When my kids were still teenagers, we had the same problem.  My daughter thought a boy was really “dorky” because of what he said.  I reminded her of another that said the same thing and made her laugh, but she (smiling) said “yeah but he’s funny”.

So what is it really?  What we say?  Or, what we hear?  Do we just not give some people a chance.  Are there “vibes” out there that make us not like people?  I have met people that I don’t get along with.  I’m sure most of us have.  But, I also know that God says I am no better, which I remind myself can also mean I am no worse.  I have learned to be very patient with others.  Guess I have to pray for everyone that “hears” me.  Now don’t get me wrong, I ‘m not always saying stupid stuff.  I can have intelligent conversations, fun ones, normal ones, etc…  I have a great group of friends.  Maybe that’s the key.  They love me for me, not for what I say.   As a Christian, you all should.  We all should.

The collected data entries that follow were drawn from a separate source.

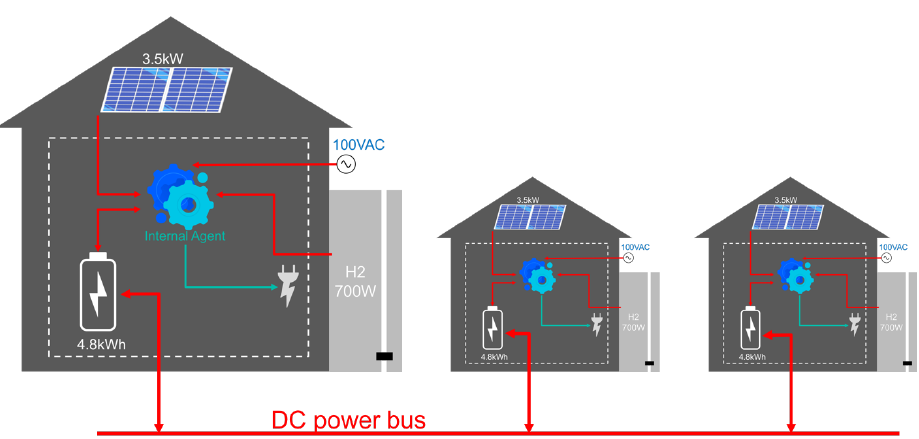
Figure 1. Home system configuration and microgrid topology of the baseline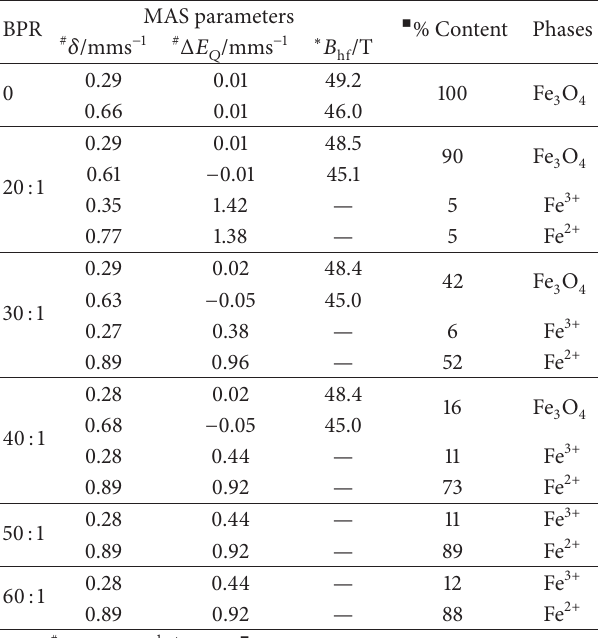
Table 2: MAS parameters of the ball-milled magnetite and graphite mixtures (1:3 mole ratio) at different ball to powder ratios (BPR), while rotational speed and milling periods were kept constant at 400 rpm and 20 hours,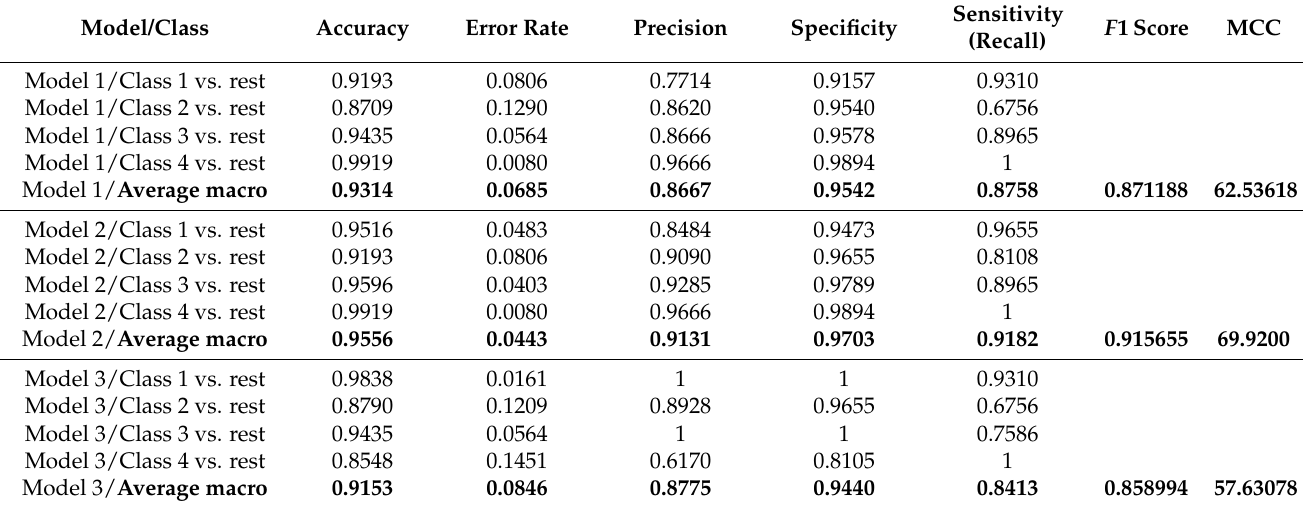
Table 7. Performance metrics of our CNN models 1, 2 and 3 for independent validation (data not seen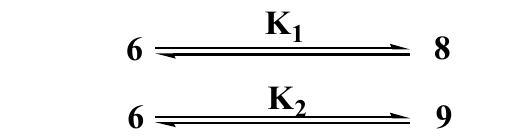
Figure 4. The possible regioisomers of 6 .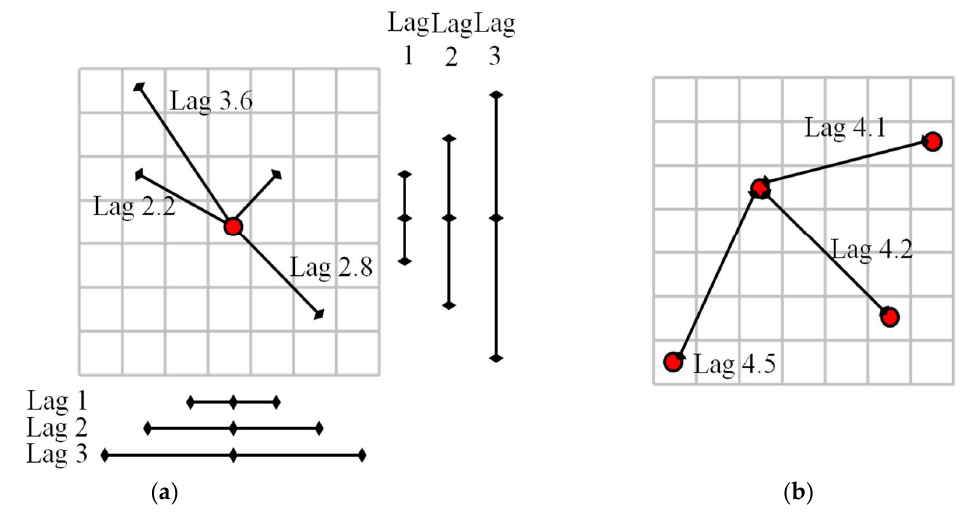
Figure 5. Difference between MCM ( a ) and CM ( b ) regarding the covariance estimation.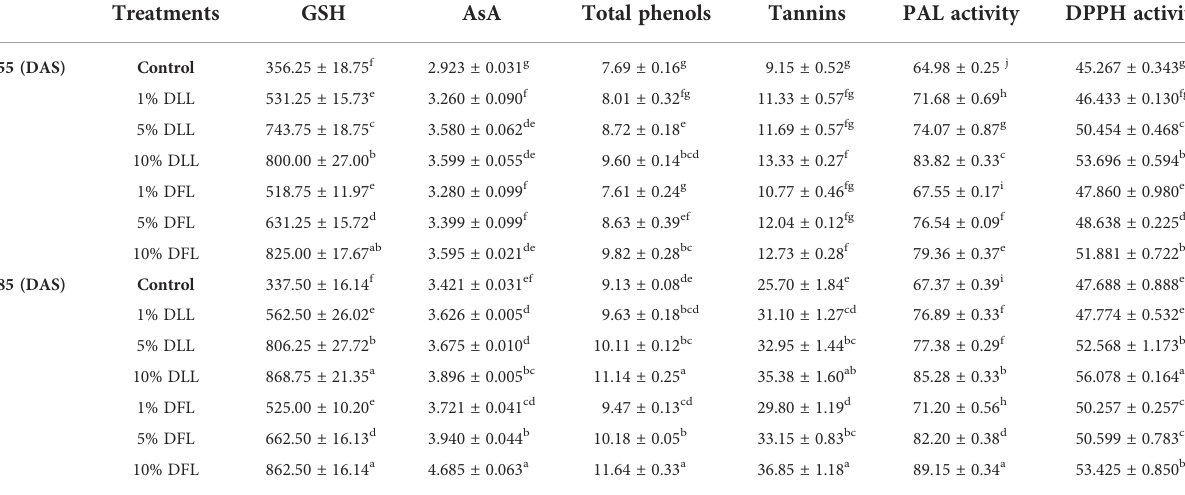
TABLE 4 Reduced glutathione (nM g -1 fr wt), ascorbic acid content (mg g -1 fr wt), total phenols, tannins (mg g -1 dr wt), phenyl alanine ammonia lyase (nM trans-cinnamic acid min -1 mg -1 protein), and total antioxidant (percent) activity in fl ag leaves of Triticum aestivum L. raised using soil substrate at different developmental stages treated with leachates of dry leaves and fl owers of Tagetes erecta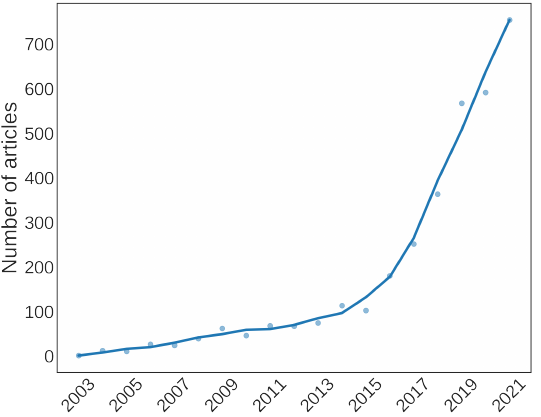
Figure 4. Number of articles retrieved for each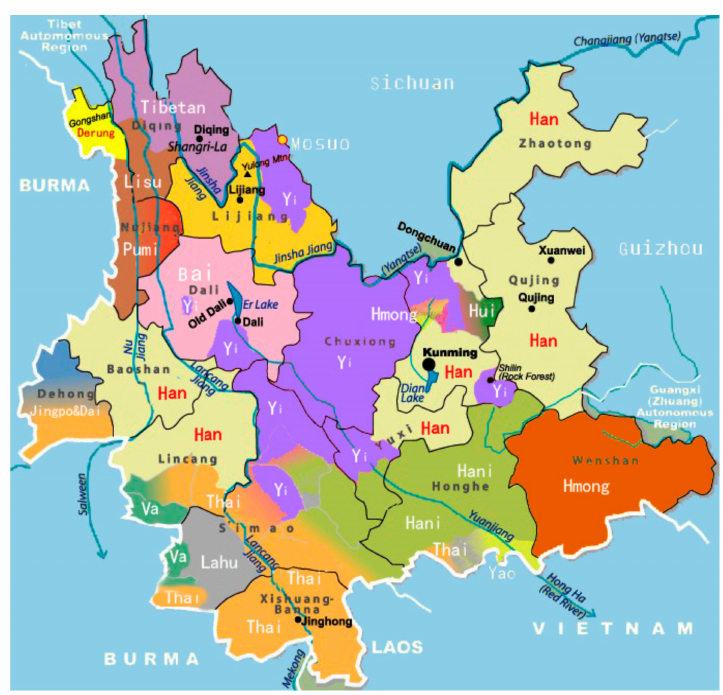
Figure 1. Ethnic diversity of Yunnan Province,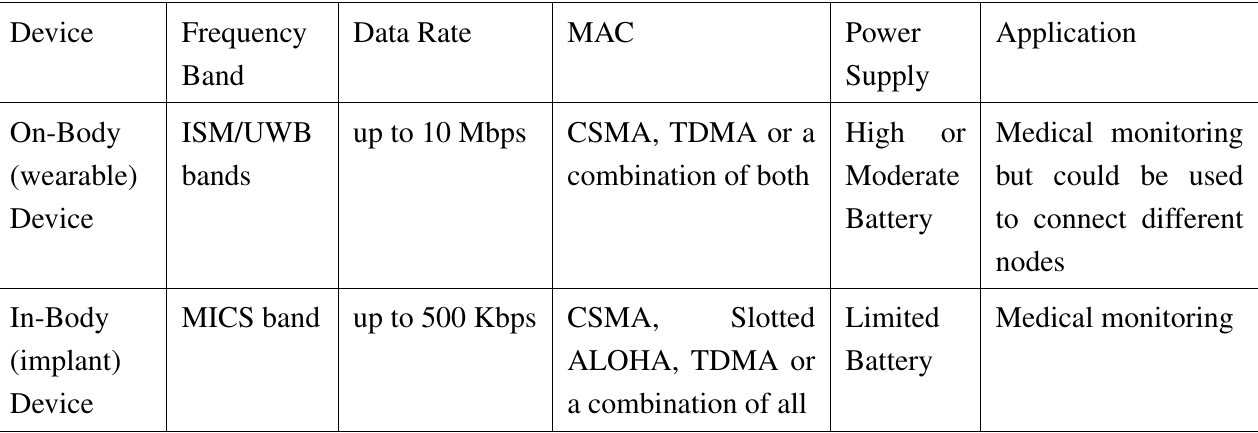
Table 1. In-body and on-body nodes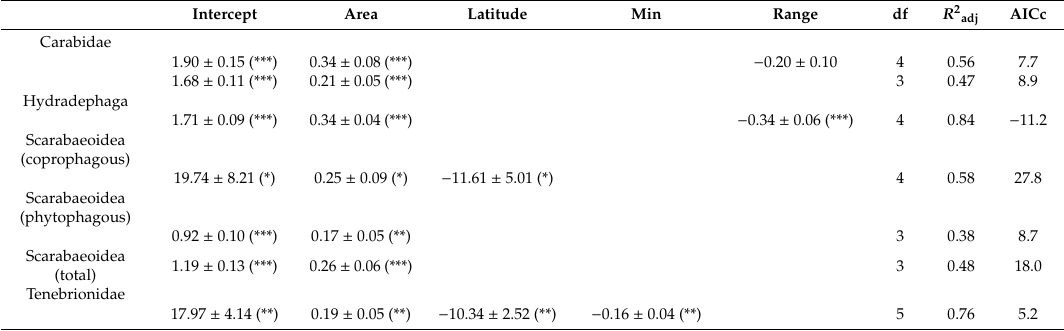
Table 3. Best fit models for the influence of area, latitude, and elevation on beetle richness in Italian reserves. Min: Minimum elevation (m); Range: Elevational range (m); df: degrees of freedom; R 2 adj : adjusted R 2 ; AICc: corrected Akaike Information Criterion. Errors refer to standard errors. * = p < 0.05, ** = p < 0.01, *** p <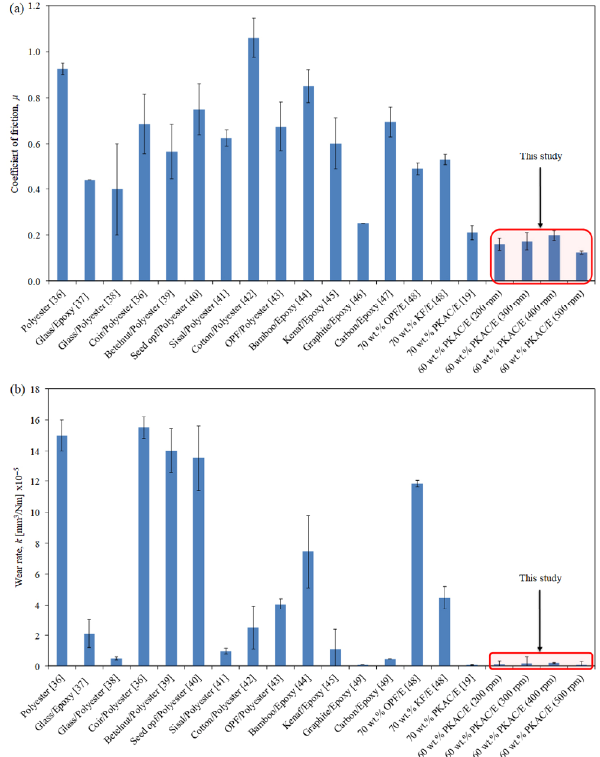
Fig. 7 (a) Coefficient of friction and (b) specific wear rate of synthetic and other agricultural waste-based polymeric composite under dry sliding conditions and tested at room temperature. The error bar is for the standard deviation. (Note: PKAC/E is an acronym for activated carbon-epoxy composite derived from palm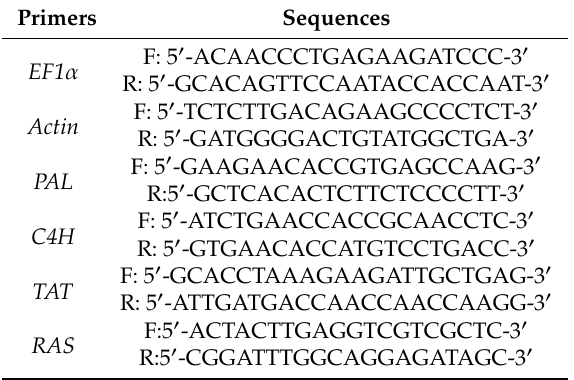
Table 1. Primers for housekeeping genes and specific primers for Salvia o ffi cinalis . Primers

But I can tell when someone thinks I’m talking stupid.  Really (enter name here)!  It’s not hidden well.  So, next time I say something, guess what, I have a perceived sense of no matter what I say, it’s gonna sound wrong.  And, I have to admit, it does sometimes. 

I had a teacher in high school that had an essay question.  “What is your opinion of” something.  The class convinced her that we all got the answer right, because she asked for our opinion.  That can’t be wrong.  :^) 

So, when I talk (which is always voicing my opinion) I can’t be wrong.  Right?

Just typing this blog has helped me.  Since I have someone specific in mind that I have this problem with, I know what I can do.  The same thing that helps me through everything.  I’ll pray for him.  I always do anyway, but this year he will be covered in prayer, before I speak to him, or email him.  Specifically, I’ll pray for him to accept me.  Thanks God.

Now, it seems that it all comes back to me – feeling unworthy.  Give me words to speak God.